Getting started with Matrix-multiply assist (MMA) capabilities of Power 10

  • 1.  Getting started with Matrix-multiply assist (MMA) capabilities of Power 10

    ROCKETEER
    Posted 11-12-2021 06:34
    Edited by David Andrews 11-12-2021 06:33
    The matrix-multiply assist (MMA) facility was introduced by the Power Instruction Set Architecture (ISA) v3.1. The related instructions implement numerical linear algebra operations on small matrices and are meant to accelerate computation-intensive kernels, such as matrix multiplication, convolution and discrete Fourier transform. To efficiently accelerate MMA operations, the Power10 processor core implements a dense math engine (DME) microarchitecture which effectively provides an accelerator for cognitive computing, machine learning and artificial intelligence inferencing workloads. The DME encapsulates compute efficient pipelines, a physical register file, and associated data-flow that keeps resulting accumulator data local to the compute units.

    Each MMA pipeline performs outer-product matrix operations, reading from and writing back a 512-bit accumulator register. Power10 implements the MMA accumulator architecture without adding an additional architected state. Each architected 512-bit accumulator register is backed by four 128-bit Vector Scalar eXtension (VSX) registers. Code leveraging the MMA instructions is already included in OpenBLAS and Eigen libraries and can be built using the most recent versions of GNU Compiler Collection (GCC) compiler.

    The latest version of OpenBLAS can be downloaded at: https://github.com/xianyi/OpenBLAS OpenBLAS is used by Python-NumPy library, PyTorch and other frameworks which makes it easy to leverage the performance benefit of the Power10 MMA accelerator for AI workloads.
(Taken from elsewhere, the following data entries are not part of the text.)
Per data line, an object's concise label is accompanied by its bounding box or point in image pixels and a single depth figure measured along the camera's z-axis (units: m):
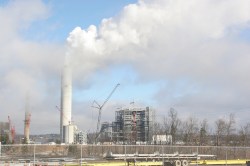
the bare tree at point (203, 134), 113.60
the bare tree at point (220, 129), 114.59
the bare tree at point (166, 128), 124.97
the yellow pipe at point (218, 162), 48.74
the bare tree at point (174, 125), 120.88
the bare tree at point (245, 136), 106.18
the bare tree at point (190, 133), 115.50
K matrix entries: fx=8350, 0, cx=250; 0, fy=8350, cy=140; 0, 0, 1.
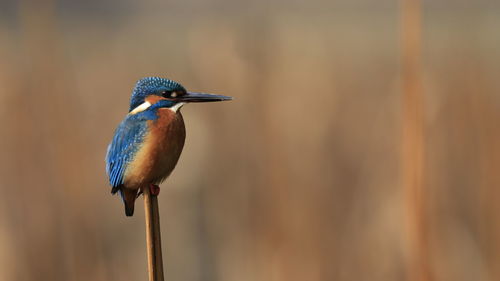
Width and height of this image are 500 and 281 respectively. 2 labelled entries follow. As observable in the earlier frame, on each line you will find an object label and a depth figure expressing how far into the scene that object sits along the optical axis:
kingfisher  6.70
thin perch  6.60
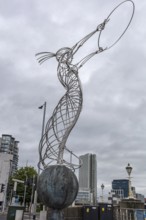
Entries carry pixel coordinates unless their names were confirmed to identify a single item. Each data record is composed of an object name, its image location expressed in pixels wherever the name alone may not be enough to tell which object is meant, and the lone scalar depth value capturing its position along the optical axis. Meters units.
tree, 54.44
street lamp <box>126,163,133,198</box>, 17.34
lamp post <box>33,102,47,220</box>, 24.72
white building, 59.97
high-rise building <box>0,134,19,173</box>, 133.12
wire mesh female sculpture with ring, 10.83
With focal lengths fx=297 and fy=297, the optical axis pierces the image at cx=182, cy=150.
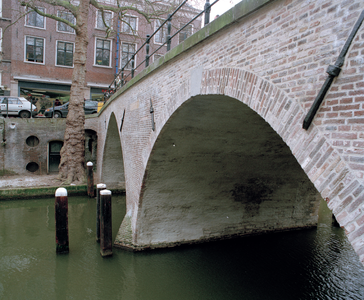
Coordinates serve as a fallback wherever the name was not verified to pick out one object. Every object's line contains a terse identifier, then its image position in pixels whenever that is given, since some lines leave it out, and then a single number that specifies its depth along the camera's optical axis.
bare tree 12.79
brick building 20.50
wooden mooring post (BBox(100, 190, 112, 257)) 7.00
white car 16.30
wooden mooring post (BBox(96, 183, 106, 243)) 7.94
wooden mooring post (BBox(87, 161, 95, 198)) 12.56
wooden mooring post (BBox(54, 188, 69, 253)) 6.99
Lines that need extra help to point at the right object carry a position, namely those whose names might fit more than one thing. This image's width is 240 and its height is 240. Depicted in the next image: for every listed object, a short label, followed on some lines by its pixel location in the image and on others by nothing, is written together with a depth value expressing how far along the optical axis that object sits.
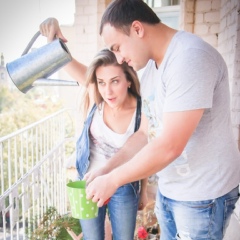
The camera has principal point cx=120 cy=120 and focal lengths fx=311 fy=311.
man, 0.80
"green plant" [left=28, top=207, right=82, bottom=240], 1.95
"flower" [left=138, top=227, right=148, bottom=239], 2.11
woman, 1.44
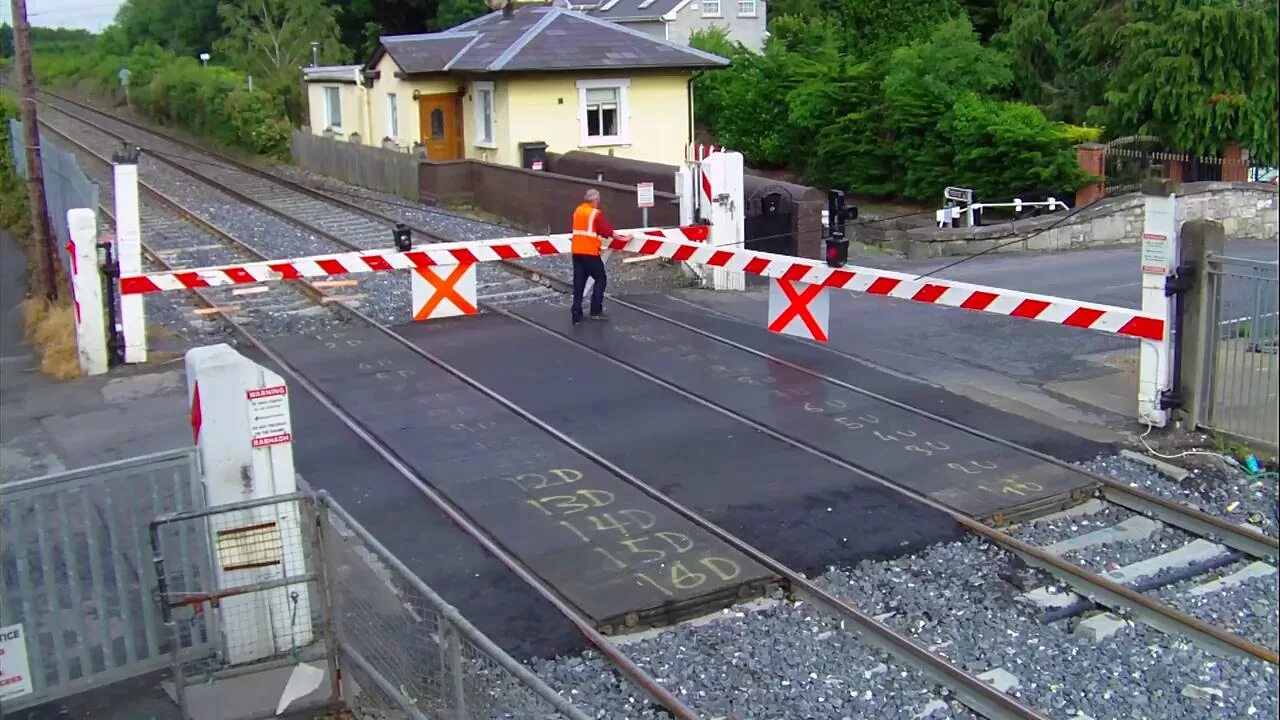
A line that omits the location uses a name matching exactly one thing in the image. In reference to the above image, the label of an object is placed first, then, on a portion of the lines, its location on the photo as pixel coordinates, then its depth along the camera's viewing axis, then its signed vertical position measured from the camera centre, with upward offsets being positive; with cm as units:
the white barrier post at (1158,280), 1180 -178
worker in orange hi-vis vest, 1653 -189
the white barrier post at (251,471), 765 -209
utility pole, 1844 -64
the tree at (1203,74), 3034 -13
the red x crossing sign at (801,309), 1542 -253
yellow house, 3272 -2
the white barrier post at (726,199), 1850 -155
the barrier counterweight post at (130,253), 1529 -168
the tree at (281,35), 5938 +258
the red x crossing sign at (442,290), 1720 -246
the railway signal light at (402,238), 1645 -172
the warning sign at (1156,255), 1181 -156
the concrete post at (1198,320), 1170 -211
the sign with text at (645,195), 1994 -158
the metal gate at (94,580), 700 -248
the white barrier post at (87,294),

    More detailed information on the implementation of the Power10 processor's high throughput math engine is given by the paper A matrix math facility for Power ISA processors found at: https://arxiv.org/pdf/2104.03142 The fundamental MMA architecture principles with detailed instruction set usage, register file management concepts, and various supporting facilities are explained in the IBM Redbooks publication Matrix-Multiply Assist (MMA) Best Practices Guide Redpaper found at: https://www.redbooks.ibm.com/abstracts/redp5612.html 


    We can verify MMA capability of the conda package using the below command. This command will list the dependencies and it should have libopneblas version as 0.3.17.
    conda search -c rocketce pytorch-base=1.8.1 --info
    - libopenblas >=0.3.17,<1.0a0

    ------------------------------
    Rajesh Nukala
    Rocket Internal - All Brands
    ------------------------------